(Stored data)
=== Begin Enclosure ===
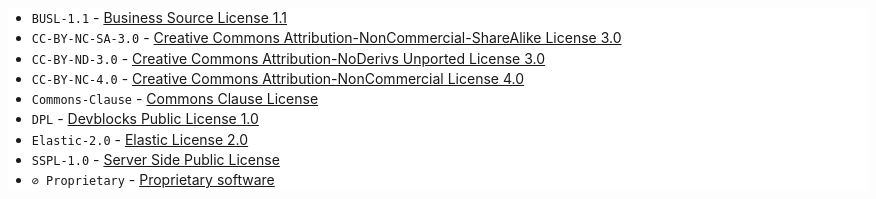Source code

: - `BUSL-1.1` - [Business Source License 1.1](https://spdx.org/licenses/BUSL-1.1.html)
- `CC-BY-NC-SA-3.0` - [Creative Commons Attribution-NonCommercial-ShareAlike License 3.0](https://creativecommons.org/licenses/by-nc-sa/3.0/)
- `CC-BY-ND-3.0` - [Creative Commons Attribution-NoDerivs Unported License 3.0](https://creativecommons.org/licenses/by-nd/3.0/)
- `CC-BY-NC-4.0` - [Creative Commons Attribution-NonCommercial License 4.0](https://creativecommons.org/licenses/by-nc/4.0/)
- `Commons-Clause` - [Commons Clause License](https://commonsclause.com/)
- `DPL` - [Devblocks Public License 1.0](https://cerb.ai/license/)
- `Elastic-2.0` - [Elastic License 2.0](https://spdx.org/licenses/Elastic-2.0.html)
- `SSPL-1.0` - [Server Side Public License](https://spdx.org/licenses/SSPL-1.0.html)
- `⊘ Proprietary` - [Proprietary software](https://en.wikipedia.org/wiki/Proprietary_software)

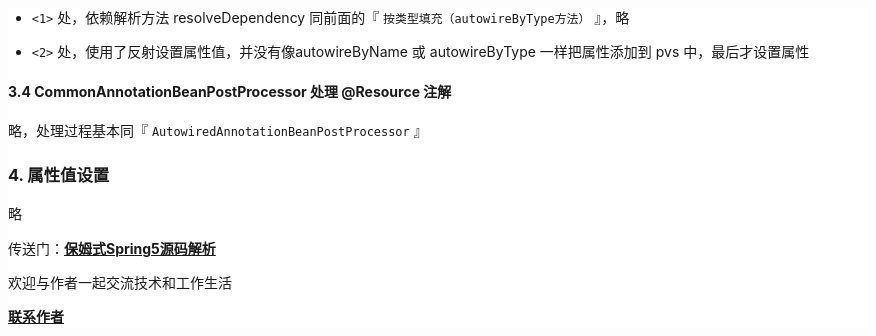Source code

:   * `<1>` 处，依赖解析方法 resolveDependency 同前面的『 `按类型填充（autowireByType方法）` 』，略

  * `<2>` 处，使用了反射设置属性值，并没有像autowireByName 或 autowireByType 一样把属性添加到 pvs 中，最后才设置属性

#### 3.4 CommonAnnotationBeanPostProcessor 处理 @Resource 注解

略，处理过程基本同『 `AutowiredAnnotationBeanPostProcessor` 』

### 4. 属性值设置

略

传送门：<a href="https://gitee.com/firefish985/spring-framework-deepanalysis/tree/5.1.x#项目介绍">**保姆式Spring5源码解析**</a>

欢迎与作者一起交流技术和工作生活

<a href="https://gitee.com/firefish985/spring-framework-deepanalysis/tree/5.1.x#联系作者">**联系作者**</a>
=== End Enclosure ===
Aim of the task | Nothing but the pictures is to be left out; repeat the data exactly.

Your solution |
Source code

: - `BUSL-1.1` - [Business Source License 1.1](https://spdx.org/licenses/BUSL-1.1.html)
- `CC-BY-NC-SA-3.0` - [Creative Commons Attribution-NonCommercial-ShareAlike License 3.0](https://creativecommons.org/licenses/by-nc-sa/3.0/)
- `CC-BY-ND-3.0` - [Creative Commons Attribution-NoDerivs Unported License 3.0](https://creativecommons.org/licenses/by-nd/3.0/)
- `CC-BY-NC-4.0` - [Creative Commons Attribution-NonCommercial License 4.0](https://creativecommons.org/licenses/by-nc/4.0/)
- `Commons-Clause` - [Commons Clause License](https://commonsclause.com/)
- `DPL` - [Devblocks Public License 1.0](https://cerb.ai/license/)
- `Elastic-2.0` - [Elastic License 2.0](https://spdx.org/licenses/Elastic-2.0.html)
- `SSPL-1.0` - [Server Side Public License](https://spdx.org/licenses/SSPL-1.0.html)
- `⊘ Proprietary` - [Proprietary software](https://en.wikipedia.org/wiki/Proprietary_software)

Source code

:   * `<1>` 处，依赖解析方法 resolveDependency 同前面的『 `按类型填充（autowireByType方法）` 』，略

  * `<2>` 处，使用了反射设置属性值，并没有像autowireByName 或 autowireByType 一样把属性添加到 pvs 中，最后才设置属性

#### 3.4 CommonAnnotationBeanPostProcessor 处理 @Resource 注解

略，处理过程基本同『 `AutowiredAnnotationBeanPostProcessor` 』

### 4. 属性值设置

略

传送门：<a href="https://gitee.com/firefish985/spring-framework-deepanalysis/tree/5.1.x#项目介绍">**保姆式Spring5源码解析**</a>

欢迎与作者一起交流技术和工作生活

<a href="https://gitee.com/firefish985/spring-framework-deepanalysis/tree/5.1.x#联系作者">**联系作者**</a>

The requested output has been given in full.